(Beginning of PROVIDED ENTRIES)

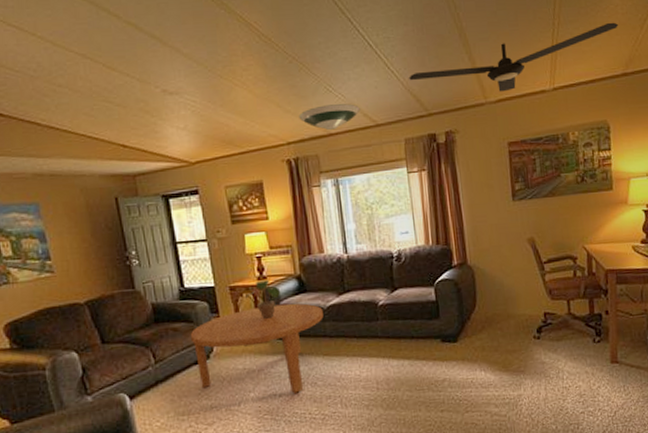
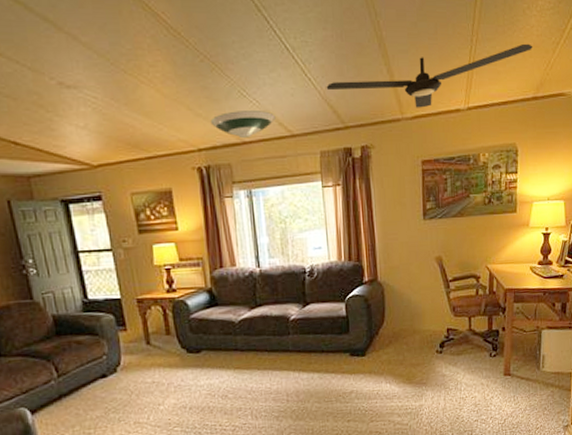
coffee table: present [190,303,323,394] -> none [95,317,235,406]
potted plant: present [245,279,282,319] -> none [154,292,192,332]

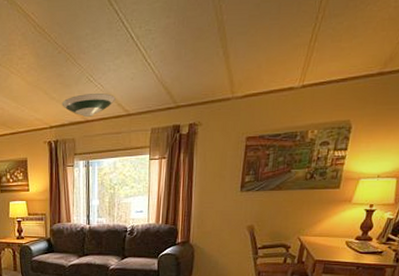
ceiling fan: present [326,43,533,108] -> none [163,16,388,87]

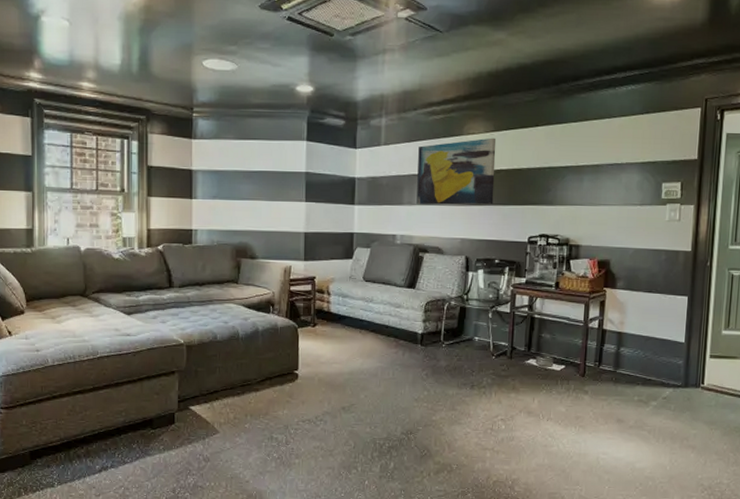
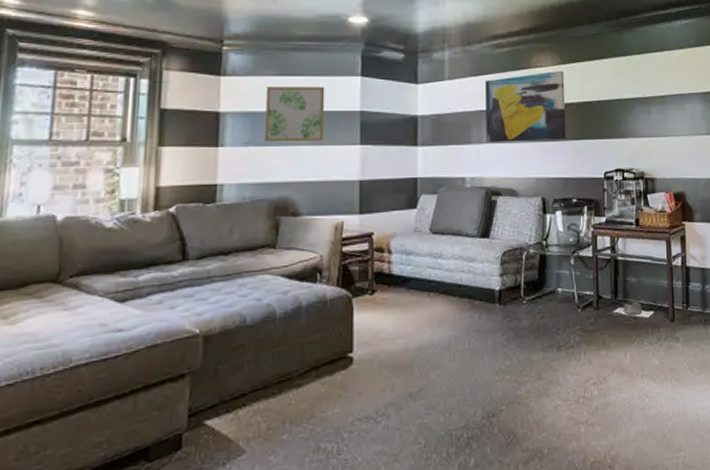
wall art: none [228,149,276,198] -> present [265,87,325,142]

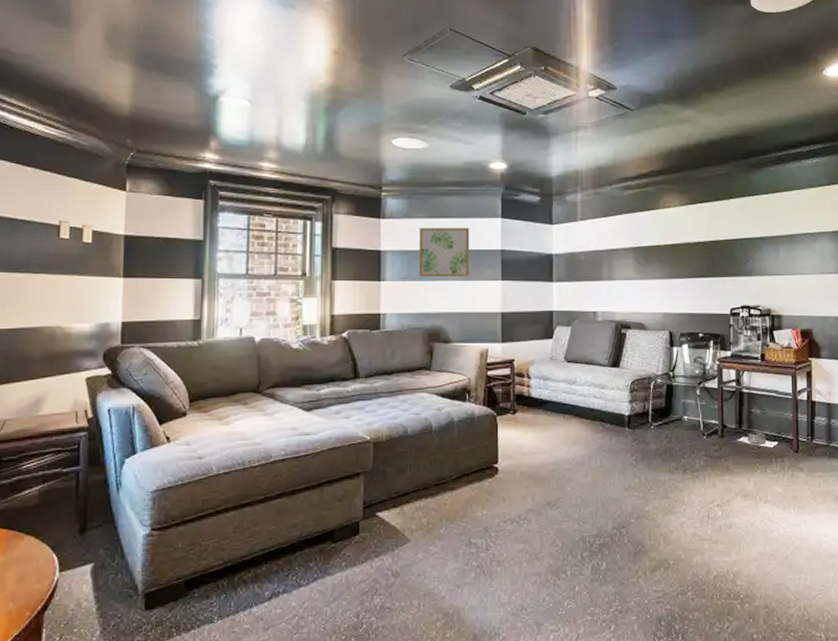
wall art: present [485,70,566,143] -> none [615,211,693,280]

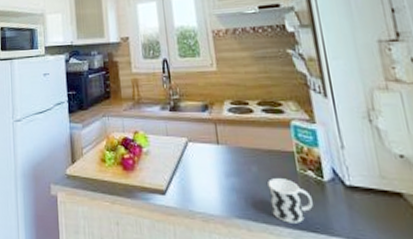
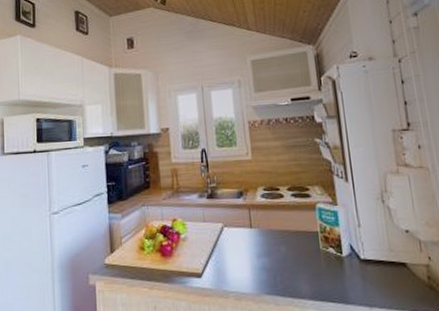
cup: present [268,178,313,224] -> none [294,256,333,296]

(End of PROVIDED ENTRIES)

**YOUR ASSIGNMENT:**
Some lines of the records above may hold the word "wall". Report how many, and nothing else.

**WRITTEN ANSWER:**
2